--- START DATA SECTION ---
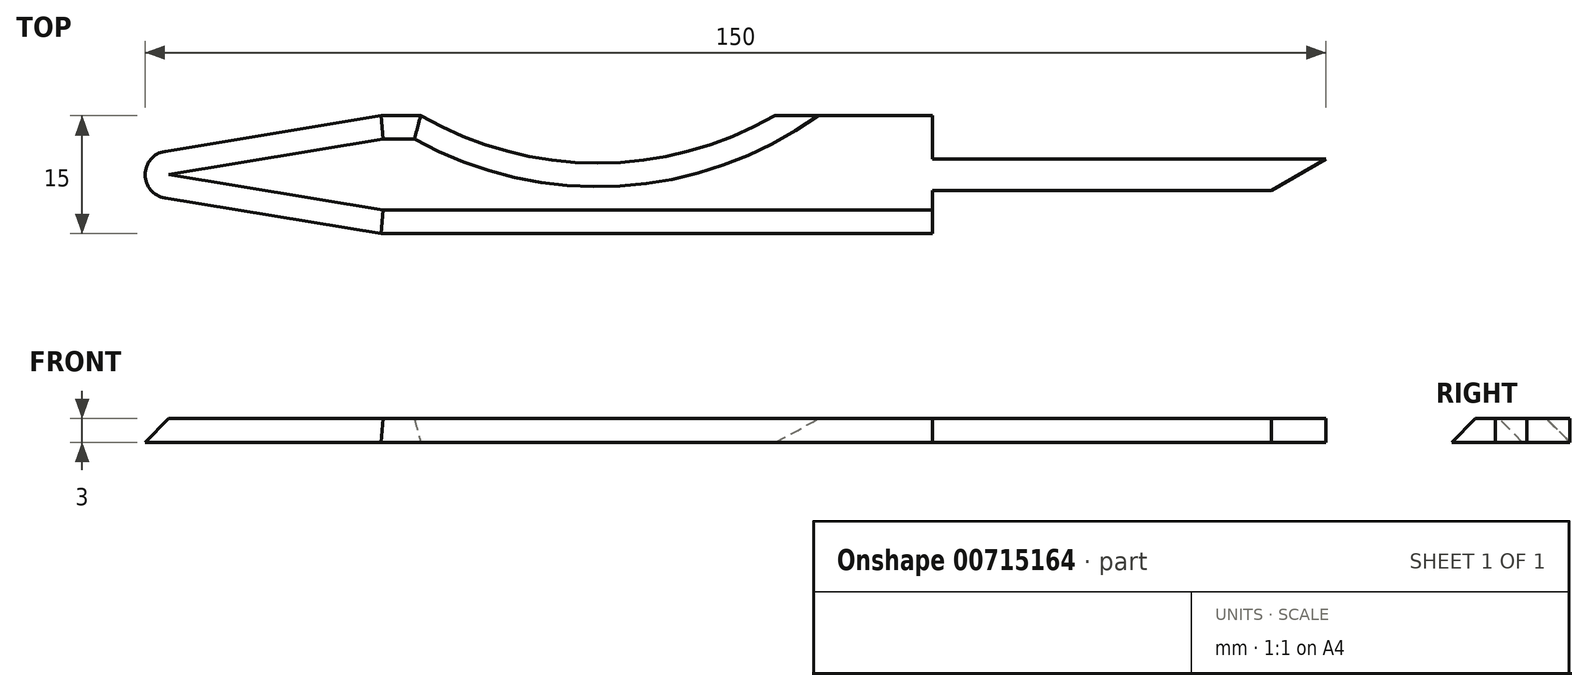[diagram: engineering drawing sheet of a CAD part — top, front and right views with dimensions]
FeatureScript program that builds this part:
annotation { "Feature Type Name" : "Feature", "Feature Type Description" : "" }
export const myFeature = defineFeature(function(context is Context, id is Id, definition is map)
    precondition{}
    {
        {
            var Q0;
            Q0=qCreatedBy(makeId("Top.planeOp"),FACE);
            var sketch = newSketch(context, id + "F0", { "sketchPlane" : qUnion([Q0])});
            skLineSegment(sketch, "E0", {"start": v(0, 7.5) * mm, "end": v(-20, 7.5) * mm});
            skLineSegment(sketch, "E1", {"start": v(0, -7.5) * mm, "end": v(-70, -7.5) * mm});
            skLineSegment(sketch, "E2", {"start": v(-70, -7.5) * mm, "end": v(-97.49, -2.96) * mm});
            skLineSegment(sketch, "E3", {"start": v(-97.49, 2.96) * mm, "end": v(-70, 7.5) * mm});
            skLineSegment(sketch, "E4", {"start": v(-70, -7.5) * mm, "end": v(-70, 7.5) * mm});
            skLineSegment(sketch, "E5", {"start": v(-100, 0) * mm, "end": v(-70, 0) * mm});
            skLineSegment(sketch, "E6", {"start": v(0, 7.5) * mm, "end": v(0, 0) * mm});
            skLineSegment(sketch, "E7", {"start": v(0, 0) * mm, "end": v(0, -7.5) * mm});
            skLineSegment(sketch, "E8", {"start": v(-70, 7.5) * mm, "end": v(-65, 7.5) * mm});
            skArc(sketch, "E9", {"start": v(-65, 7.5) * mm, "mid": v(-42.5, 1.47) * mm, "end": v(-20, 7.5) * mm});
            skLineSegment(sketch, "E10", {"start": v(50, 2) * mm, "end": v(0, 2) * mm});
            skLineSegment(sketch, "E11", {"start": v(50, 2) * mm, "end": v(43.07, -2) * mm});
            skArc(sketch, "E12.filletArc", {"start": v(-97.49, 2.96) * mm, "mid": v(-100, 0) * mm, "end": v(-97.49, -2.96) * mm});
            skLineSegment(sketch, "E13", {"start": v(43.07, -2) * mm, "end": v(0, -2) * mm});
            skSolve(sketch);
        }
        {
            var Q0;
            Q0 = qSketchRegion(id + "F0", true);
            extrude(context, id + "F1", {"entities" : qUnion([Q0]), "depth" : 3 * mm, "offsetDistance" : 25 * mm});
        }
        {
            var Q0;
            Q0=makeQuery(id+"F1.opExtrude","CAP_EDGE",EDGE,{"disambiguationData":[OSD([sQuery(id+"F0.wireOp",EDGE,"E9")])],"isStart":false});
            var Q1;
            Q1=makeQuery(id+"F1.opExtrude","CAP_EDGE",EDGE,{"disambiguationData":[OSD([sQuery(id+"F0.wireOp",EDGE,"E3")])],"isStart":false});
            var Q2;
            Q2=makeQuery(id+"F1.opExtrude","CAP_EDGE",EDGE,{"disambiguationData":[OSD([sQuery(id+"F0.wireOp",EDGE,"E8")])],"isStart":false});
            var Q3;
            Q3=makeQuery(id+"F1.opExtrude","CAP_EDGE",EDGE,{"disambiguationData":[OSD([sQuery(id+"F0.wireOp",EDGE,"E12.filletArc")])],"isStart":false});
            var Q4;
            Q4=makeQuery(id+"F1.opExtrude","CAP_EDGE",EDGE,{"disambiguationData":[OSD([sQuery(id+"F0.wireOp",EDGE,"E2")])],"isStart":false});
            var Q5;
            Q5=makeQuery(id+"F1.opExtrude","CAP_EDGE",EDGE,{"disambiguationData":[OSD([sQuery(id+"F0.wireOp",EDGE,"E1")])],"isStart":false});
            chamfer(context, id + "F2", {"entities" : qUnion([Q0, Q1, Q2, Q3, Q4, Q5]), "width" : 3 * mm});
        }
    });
--- END DATA SECTION ---
--- START DATA SECTION ---
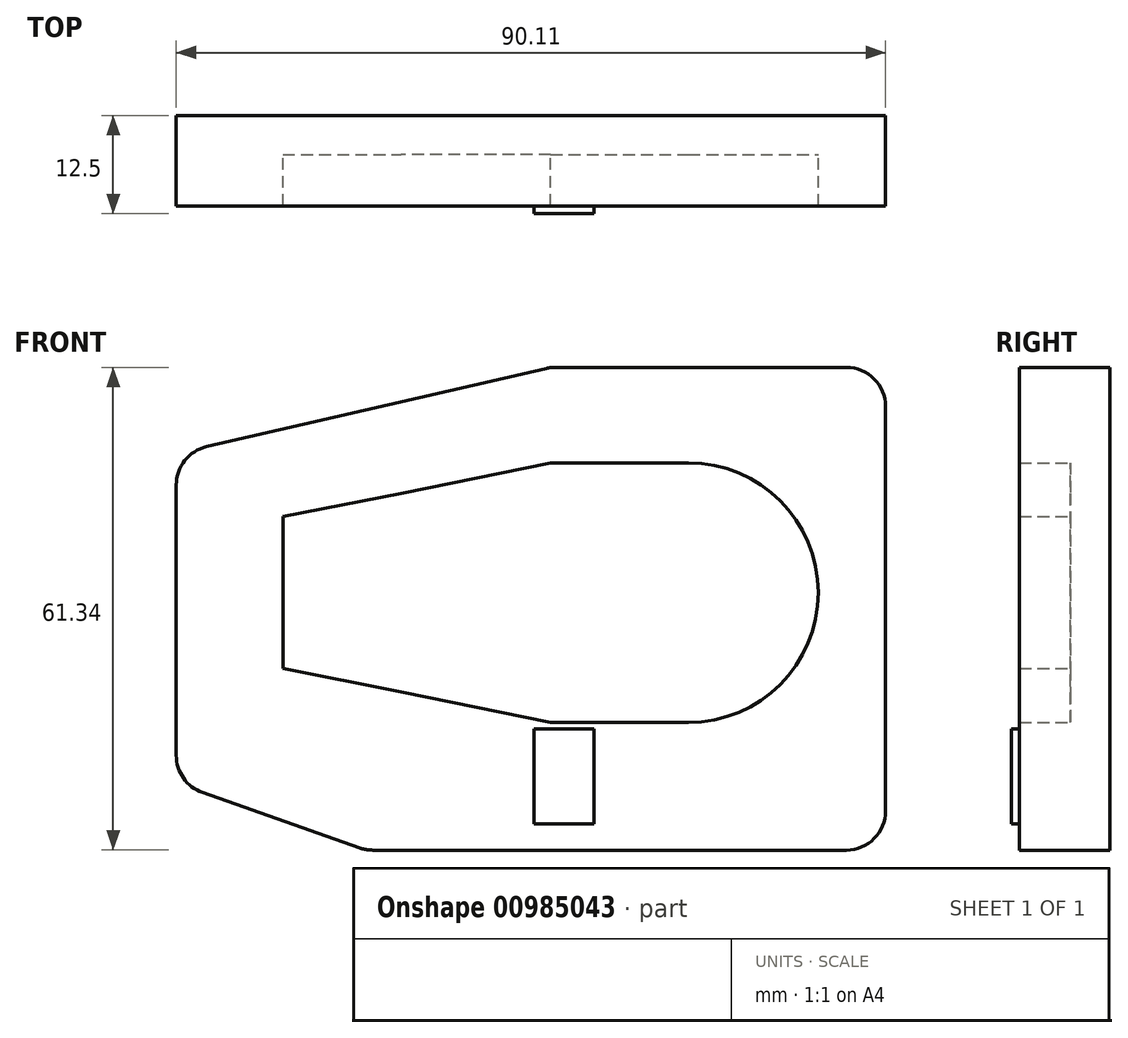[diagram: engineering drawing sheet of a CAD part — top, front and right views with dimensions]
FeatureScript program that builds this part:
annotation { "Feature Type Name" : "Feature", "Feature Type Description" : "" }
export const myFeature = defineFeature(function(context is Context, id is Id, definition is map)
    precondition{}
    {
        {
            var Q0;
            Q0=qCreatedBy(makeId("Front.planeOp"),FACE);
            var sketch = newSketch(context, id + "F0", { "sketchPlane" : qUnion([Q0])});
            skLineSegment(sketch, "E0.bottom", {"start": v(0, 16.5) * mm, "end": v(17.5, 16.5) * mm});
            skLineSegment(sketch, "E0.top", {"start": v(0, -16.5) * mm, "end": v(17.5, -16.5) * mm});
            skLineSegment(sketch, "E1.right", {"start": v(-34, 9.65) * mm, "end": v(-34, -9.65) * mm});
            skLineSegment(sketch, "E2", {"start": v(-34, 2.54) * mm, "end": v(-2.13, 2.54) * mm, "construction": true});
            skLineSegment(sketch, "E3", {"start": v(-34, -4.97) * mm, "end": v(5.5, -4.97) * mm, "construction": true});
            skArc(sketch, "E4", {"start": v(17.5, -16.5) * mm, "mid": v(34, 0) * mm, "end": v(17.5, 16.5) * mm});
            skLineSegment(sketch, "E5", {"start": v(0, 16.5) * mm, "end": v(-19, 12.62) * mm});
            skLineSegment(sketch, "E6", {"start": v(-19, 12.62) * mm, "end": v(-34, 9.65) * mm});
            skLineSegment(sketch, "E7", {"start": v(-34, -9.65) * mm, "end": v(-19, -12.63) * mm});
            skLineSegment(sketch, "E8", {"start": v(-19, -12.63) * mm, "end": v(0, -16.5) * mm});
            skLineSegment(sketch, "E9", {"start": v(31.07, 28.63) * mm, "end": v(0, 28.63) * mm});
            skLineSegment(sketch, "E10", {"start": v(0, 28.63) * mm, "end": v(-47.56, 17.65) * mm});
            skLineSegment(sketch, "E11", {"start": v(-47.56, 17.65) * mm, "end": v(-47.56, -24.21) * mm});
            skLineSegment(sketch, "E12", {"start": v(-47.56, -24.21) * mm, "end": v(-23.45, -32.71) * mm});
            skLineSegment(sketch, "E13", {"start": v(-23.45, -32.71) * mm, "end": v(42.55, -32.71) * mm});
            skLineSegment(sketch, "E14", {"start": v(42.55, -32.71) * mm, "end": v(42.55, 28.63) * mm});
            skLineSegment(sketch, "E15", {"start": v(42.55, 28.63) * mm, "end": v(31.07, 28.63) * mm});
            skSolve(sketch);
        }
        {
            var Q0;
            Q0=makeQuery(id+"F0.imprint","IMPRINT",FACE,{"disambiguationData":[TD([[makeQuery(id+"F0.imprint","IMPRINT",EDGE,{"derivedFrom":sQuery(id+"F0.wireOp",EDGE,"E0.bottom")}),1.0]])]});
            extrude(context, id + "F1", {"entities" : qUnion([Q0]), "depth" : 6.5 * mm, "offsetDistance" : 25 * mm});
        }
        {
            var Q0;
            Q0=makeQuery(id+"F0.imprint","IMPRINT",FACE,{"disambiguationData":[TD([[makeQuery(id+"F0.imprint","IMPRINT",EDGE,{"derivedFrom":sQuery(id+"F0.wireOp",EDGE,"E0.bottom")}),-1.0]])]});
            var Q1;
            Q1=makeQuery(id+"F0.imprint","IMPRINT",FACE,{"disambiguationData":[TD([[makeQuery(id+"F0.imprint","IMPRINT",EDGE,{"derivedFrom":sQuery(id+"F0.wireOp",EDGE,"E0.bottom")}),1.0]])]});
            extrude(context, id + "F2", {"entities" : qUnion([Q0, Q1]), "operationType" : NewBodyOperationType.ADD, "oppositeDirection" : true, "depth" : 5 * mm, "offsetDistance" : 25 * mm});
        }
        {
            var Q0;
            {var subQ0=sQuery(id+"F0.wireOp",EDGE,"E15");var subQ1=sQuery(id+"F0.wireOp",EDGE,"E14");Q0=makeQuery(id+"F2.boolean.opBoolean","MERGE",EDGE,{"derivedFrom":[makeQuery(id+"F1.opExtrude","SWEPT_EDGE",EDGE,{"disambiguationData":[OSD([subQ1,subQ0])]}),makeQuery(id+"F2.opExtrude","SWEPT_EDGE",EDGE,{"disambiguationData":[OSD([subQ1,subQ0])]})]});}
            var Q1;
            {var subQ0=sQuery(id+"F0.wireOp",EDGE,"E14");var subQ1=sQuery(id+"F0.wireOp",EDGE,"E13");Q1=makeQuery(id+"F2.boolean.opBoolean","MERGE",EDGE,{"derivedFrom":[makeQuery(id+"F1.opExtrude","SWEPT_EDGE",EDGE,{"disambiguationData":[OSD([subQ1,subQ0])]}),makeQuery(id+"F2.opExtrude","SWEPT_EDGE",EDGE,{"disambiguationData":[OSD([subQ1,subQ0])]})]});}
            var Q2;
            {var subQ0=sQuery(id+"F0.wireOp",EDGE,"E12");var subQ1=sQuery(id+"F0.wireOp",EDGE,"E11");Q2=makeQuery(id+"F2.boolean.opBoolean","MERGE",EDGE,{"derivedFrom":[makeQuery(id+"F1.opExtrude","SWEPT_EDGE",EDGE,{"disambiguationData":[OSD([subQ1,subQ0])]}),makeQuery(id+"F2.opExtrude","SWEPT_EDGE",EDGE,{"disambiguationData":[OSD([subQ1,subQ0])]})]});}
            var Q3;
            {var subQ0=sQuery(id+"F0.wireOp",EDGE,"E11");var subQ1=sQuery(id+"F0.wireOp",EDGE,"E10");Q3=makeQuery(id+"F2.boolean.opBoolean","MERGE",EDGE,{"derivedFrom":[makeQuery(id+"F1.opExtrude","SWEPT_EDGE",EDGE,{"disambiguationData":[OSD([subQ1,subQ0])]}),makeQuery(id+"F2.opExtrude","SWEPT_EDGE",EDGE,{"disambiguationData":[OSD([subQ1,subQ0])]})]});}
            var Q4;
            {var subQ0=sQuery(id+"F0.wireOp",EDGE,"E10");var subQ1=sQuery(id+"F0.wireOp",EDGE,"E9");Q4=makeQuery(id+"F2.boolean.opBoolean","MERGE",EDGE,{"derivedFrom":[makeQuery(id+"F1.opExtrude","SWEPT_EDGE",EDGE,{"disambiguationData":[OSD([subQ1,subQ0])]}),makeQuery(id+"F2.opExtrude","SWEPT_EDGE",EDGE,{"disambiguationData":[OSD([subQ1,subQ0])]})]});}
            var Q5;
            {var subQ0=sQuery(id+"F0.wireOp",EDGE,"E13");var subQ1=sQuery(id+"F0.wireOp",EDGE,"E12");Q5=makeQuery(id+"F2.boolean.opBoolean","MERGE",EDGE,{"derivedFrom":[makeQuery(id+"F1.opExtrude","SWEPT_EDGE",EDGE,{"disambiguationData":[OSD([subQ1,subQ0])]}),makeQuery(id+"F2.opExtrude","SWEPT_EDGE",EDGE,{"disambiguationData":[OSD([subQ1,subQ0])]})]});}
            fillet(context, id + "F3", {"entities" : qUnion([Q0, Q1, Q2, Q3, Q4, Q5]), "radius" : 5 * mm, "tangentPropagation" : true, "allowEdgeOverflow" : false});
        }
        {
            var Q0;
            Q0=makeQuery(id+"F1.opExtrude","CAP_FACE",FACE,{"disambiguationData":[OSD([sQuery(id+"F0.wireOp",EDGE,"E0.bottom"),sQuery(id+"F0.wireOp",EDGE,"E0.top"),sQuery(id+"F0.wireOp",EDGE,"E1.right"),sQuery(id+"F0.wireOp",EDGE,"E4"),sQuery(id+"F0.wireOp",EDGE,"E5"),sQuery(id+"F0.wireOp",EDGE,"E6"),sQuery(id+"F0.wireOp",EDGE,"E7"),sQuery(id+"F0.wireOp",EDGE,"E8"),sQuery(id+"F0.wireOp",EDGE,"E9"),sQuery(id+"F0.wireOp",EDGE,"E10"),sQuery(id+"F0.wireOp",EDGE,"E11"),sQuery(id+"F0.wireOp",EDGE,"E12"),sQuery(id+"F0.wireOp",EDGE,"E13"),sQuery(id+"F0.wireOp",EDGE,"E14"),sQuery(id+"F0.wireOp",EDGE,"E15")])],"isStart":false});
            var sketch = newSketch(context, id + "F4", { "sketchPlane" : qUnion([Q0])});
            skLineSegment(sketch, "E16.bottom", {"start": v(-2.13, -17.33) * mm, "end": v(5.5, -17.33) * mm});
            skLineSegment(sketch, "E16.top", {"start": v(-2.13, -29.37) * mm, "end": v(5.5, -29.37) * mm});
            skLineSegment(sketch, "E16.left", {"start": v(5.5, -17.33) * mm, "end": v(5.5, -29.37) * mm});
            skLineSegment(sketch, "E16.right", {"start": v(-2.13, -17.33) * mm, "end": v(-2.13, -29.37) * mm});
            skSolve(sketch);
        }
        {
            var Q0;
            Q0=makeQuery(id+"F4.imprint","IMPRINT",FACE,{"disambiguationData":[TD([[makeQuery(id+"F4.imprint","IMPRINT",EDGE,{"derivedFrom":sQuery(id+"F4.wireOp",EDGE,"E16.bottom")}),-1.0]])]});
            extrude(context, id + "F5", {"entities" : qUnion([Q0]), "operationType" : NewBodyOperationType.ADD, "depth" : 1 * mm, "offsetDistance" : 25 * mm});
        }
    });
--- END DATA SECTION ---
STATED EXERCISE:
Report every line of the rows that contains the string "MERGE", matching case exactly.

RESULT OF THE EXERCISE:
            {var subQ0=sQuery(id+"F0.wireOp",EDGE,"E15");var subQ1=sQuery(id+"F0.wireOp",EDGE,"E14");Q0=makeQuery(id+"F2.boolean.opBoolean","MERGE",EDGE,{"derivedFrom":[makeQuery(id+"F1.opExtrude","SWEPT_EDGE",EDGE,{"disambiguationData":[OSD([subQ1,subQ0])]}),makeQuery(id+"F2.opExtrude","SWEPT_EDGE",EDGE,{"disambiguationData":[OSD([subQ1,subQ0])]})]});}
            {var subQ0=sQuery(id+"F0.wireOp",EDGE,"E14");var subQ1=sQuery(id+"F0.wireOp",EDGE,"E13");Q1=makeQuery(id+"F2.boolean.opBoolean","MERGE",EDGE,{"derivedFrom":[makeQuery(id+"F1.opExtrude","SWEPT_EDGE",EDGE,{"disambiguationData":[OSD([subQ1,subQ0])]}),makeQuery(id+"F2.opExtrude","SWEPT_EDGE",EDGE,{"disambiguationData":[OSD([subQ1,subQ0])]})]});}
            {var subQ0=sQuery(id+"F0.wireOp",EDGE,"E12");var subQ1=sQuery(id+"F0.wireOp",EDGE,"E11");Q2=makeQuery(id+"F2.boolean.opBoolean","MERGE",EDGE,{"derivedFrom":[makeQuery(id+"F1.opExtrude","SWEPT_EDGE",EDGE,{"disambiguationData":[OSD([subQ1,subQ0])]}),makeQuery(id+"F2.opExtrude","SWEPT_EDGE",EDGE,{"disambiguationData":[OSD([subQ1,subQ0])]})]});}
            {var subQ0=sQuery(id+"F0.wireOp",EDGE,"E11");var subQ1=sQuery(id+"F0.wireOp",EDGE,"E10");Q3=makeQuery(id+"F2.boolean.opBoolean","MERGE",EDGE,{"derivedFrom":[makeQuery(id+"F1.opExtrude","SWEPT_EDGE",EDGE,{"disambiguationData":[OSD([subQ1,subQ0])]}),makeQuery(id+"F2.opExtrude","SWEPT_EDGE",EDGE,{"disambiguationData":[OSD([subQ1,subQ0])]})]});}
            {var subQ0=sQuery(id+"F0.wireOp",EDGE,"E10");var subQ1=sQuery(id+"F0.wireOp",EDGE,"E9");Q4=makeQuery(id+"F2.boolean.opBoolean","MERGE",EDGE,{"derivedFrom":[makeQuery(id+"F1.opExtrude","SWEPT_EDGE",EDGE,{"disambiguationData":[OSD([subQ1,subQ0])]}),makeQuery(id+"F2.opExtrude","SWEPT_EDGE",EDGE,{"disambiguationData":[OSD([subQ1,subQ0])]})]});}
            {var subQ0=sQuery(id+"F0.wireOp",EDGE,"E13");var subQ1=sQuery(id+"F0.wireOp",EDGE,"E12");Q5=makeQuery(id+"F2.boolean.opBoolean","MERGE",EDGE,{"derivedFrom":[makeQuery(id+"F1.opExtrude","SWEPT_EDGE",EDGE,{"disambiguationData":[OSD([subQ1,subQ0])]}),makeQuery(id+"F2.opExtrude","SWEPT_EDGE",EDGE,{"disambiguationData":[OSD([subQ1,subQ0])]})]});}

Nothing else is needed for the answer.